# SIG 239 still being made?



## kansas_plainsman (May 9, 2006)

One of my dealers tells me that he thought the 239 was no longer being made. Is this true?


----------



## waterburybob (May 7, 2006)

No - untrue.
Sig is still making the P239. It comes in four variations - P239, P239 DAK, P239 Two-tone and P239 SAS - available in 9mm, .40 S&W and .357 Sig calibers (SAS only in .40 S&W).


----------



## Shipwreck (Jan 26, 2006)

I see em my local shop all the time


----------



## TGS2 (May 6, 2006)

Yep, still in production.


----------



## Charlie (May 13, 2006)

All of the 239's I have seen are beautiful. Especially with the wood grips.


----------



## Shipwreck (Jan 26, 2006)

Yes, it does look nice.
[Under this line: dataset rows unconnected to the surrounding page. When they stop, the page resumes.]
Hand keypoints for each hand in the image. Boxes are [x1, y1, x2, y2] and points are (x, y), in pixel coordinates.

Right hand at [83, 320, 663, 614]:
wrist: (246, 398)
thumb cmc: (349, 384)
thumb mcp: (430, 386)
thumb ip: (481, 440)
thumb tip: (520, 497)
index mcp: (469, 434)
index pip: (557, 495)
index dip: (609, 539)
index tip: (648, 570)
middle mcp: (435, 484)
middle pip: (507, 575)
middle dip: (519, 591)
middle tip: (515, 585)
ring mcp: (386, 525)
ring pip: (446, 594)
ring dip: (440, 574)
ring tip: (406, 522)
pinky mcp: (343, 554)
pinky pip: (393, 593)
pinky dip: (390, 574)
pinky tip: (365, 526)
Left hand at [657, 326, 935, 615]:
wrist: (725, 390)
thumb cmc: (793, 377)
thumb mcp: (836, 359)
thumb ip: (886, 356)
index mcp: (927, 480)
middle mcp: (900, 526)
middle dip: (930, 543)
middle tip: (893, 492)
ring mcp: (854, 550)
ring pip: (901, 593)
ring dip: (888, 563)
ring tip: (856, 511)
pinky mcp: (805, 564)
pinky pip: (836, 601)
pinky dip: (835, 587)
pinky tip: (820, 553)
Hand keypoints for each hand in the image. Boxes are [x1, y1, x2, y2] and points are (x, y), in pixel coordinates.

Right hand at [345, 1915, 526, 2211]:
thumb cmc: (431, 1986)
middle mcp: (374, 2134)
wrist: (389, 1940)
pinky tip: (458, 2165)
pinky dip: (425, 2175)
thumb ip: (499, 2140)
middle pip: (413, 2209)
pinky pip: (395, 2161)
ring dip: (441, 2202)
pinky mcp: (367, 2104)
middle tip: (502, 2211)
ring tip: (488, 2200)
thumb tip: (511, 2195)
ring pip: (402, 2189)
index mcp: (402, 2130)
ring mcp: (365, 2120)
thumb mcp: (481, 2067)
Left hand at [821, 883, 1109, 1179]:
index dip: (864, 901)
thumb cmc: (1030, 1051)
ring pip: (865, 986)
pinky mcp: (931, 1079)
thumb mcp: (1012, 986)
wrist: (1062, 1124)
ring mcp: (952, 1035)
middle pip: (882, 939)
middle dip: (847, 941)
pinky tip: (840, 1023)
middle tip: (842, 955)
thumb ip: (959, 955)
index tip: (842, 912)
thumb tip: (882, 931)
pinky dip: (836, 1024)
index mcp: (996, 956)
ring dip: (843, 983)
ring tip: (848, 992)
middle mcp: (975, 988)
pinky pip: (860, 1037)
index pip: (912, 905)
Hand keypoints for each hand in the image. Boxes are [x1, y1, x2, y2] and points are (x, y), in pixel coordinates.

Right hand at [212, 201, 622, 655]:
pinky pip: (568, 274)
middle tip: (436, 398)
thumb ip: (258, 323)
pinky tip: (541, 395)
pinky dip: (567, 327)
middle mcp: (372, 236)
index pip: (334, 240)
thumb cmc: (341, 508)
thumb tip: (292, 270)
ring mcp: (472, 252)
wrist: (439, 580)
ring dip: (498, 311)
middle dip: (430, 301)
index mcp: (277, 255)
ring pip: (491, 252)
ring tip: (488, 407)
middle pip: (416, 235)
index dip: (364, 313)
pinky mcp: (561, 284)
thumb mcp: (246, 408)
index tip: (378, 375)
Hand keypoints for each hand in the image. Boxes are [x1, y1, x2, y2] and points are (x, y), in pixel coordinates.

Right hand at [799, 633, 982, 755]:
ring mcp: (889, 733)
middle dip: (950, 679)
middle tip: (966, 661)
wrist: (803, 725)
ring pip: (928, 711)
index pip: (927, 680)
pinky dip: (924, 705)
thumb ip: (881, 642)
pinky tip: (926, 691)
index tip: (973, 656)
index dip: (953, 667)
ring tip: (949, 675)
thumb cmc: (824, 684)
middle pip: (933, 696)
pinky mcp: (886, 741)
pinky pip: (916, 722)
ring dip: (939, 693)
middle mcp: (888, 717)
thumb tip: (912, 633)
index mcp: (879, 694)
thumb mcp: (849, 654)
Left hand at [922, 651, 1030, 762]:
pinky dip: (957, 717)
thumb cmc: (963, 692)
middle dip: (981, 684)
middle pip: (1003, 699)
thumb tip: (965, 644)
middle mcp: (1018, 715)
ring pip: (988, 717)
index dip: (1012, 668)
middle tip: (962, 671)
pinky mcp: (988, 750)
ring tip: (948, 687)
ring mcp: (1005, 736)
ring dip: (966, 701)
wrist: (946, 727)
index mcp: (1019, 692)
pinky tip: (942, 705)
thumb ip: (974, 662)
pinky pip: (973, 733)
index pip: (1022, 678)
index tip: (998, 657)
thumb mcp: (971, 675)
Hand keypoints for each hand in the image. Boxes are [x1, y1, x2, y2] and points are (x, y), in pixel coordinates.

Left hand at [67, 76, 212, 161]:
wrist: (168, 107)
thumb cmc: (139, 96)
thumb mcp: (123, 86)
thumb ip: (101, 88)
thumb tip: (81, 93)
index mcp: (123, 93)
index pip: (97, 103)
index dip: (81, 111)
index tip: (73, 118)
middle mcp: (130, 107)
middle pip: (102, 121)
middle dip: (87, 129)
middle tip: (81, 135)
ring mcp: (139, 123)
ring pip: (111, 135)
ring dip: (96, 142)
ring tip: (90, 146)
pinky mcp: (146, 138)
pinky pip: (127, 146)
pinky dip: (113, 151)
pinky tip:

But, I haveread a few people who were unhappy w/ them after they got them (accuracy wise) - of course, I never shoot as well w/ compact guns myself - no matter what the brand


----------



## kenjihara (Dec 25, 2006)

*Unhappy with the accuracy?*



Shipwreck said:


> Yes, it does look nice. But, I haveread a few people who were unhappy w/ them after they got them (accuracy wise) - of course, I never shoot as well w/ compact guns myself - no matter what the brand


Steer those people my way; I'll happily buy those nasty Sigs off their hands for cheap. Wouldn't want them to have to suffer any more.:smt083


----------



## Spenser (Nov 6, 2006)

kenjihara said:


> Steer those people my way; I'll happily buy those nasty Sigs off their hands for cheap. Wouldn't want them to have to suffer any more.:smt083


I'll take the overflow on what you don't want...:smt023


----------



## Spenser (Nov 6, 2006)

I've really come to appreciate this little gun. My only gripe is that maybe it should be slimmer and lighter, since it's a single-stack pistol. The dimensions are ok for pocket carry, it's just WAY too heavy for such. 

Anybody tried an ankle holster or some sort of tuckable with this gun?

Anybody compare the 225 to the 239?


----------